Most of his issues stem from women, and he believes that in this world of histrionic and hysteric media coverage, it is the women who are most affected. Smaller and weaker than men and therefore always at physical risk and biologically wired towards emotionality and social conformity, he theorizes that they are easily affected by the constant barrage of bad news and constant negativity. This, in his opinion, is exacerbated by the men getting along to go along, rather than challenging the occasional excessive impulse and stopping things from getting out of hand.
Recommendation
Overall, I think that the book is a well-reasoned take on the phenomenon of the past few years. The author’s thesis of a group hysteria, caused by a world glued to a screen and being bombarded with messages of death and doom, with no counterbalance or restraint. Do buy.
My take
There is, in my opinion, a larger point. The government has the incentive to seem to “do something”, even if they don’t think it’ll do anything, to jump on a crisis and be seen as an active and competent leadership. The media has the incentive to show the news day by day, no matter what is said, in order to keep up ratings and be seen as the one with the hottest scoops. Nowhere, in either group’s motivation, sits the truth, or taking a measured, rational approach to things.

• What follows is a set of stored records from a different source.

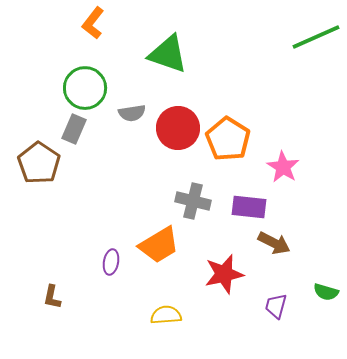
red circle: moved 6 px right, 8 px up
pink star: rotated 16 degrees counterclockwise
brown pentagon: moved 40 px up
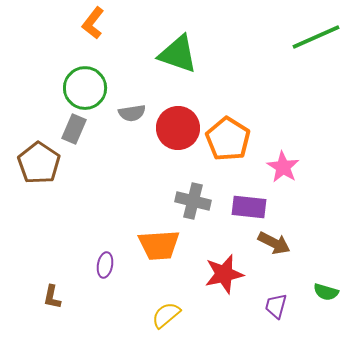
green triangle: moved 10 px right
orange trapezoid: rotated 27 degrees clockwise
purple ellipse: moved 6 px left, 3 px down
yellow semicircle: rotated 36 degrees counterclockwise
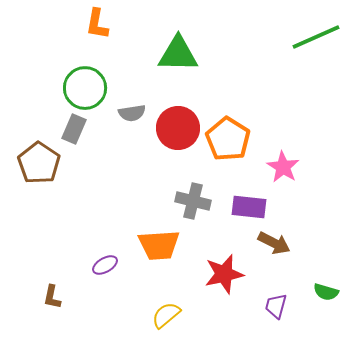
orange L-shape: moved 4 px right, 1 px down; rotated 28 degrees counterclockwise
green triangle: rotated 18 degrees counterclockwise
purple ellipse: rotated 50 degrees clockwise
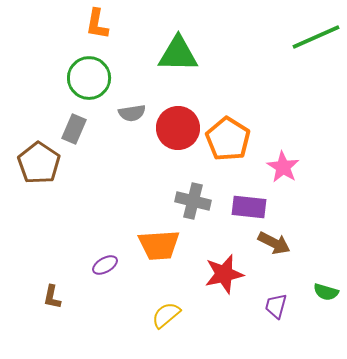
green circle: moved 4 px right, 10 px up
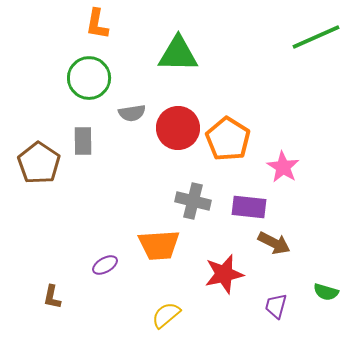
gray rectangle: moved 9 px right, 12 px down; rotated 24 degrees counterclockwise
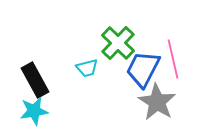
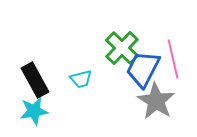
green cross: moved 4 px right, 5 px down
cyan trapezoid: moved 6 px left, 11 px down
gray star: moved 1 px left, 1 px up
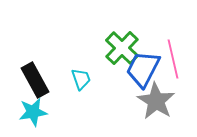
cyan trapezoid: rotated 95 degrees counterclockwise
cyan star: moved 1 px left, 1 px down
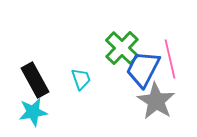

This puts the average person in a conundrum. You can follow the news and try to ignore but remember all the insanity and hysteria, or you can ignore the news and be considered an eccentric at best. You can strictly follow government protocols to the letter, knowing they do little good, or you can skirt the rules at risk of apprehension and being told on by the fearful who do not agree with you. The stakes can be high – people have lost jobs and businesses over this, even gone to prison, making outward obedience the more common choice.
My advice to the average person, as much as possible, is to acknowledge what they don’t know, look into things themselves, or simply live the way they want to live. The current climate of fear and hysteria is both unsustainable and silly, and should be mocked and skirted as much as possible. All the common causes are tainted – climate change, Covid-19, war, economics, the banking system – all of these are trotted out to spread fear and loathing in the 21st Century, rather than being treated with the gravity they deserve.
The ship no longer has a Captain, only a bickering Committee, arguing over the color of the lifeboats as the ship leaks from a thousand different places. The seamen bail out the water and patch the holes, but without the Captain’s orders, the ship is dead in the water in rough seas. We will be here quite a while.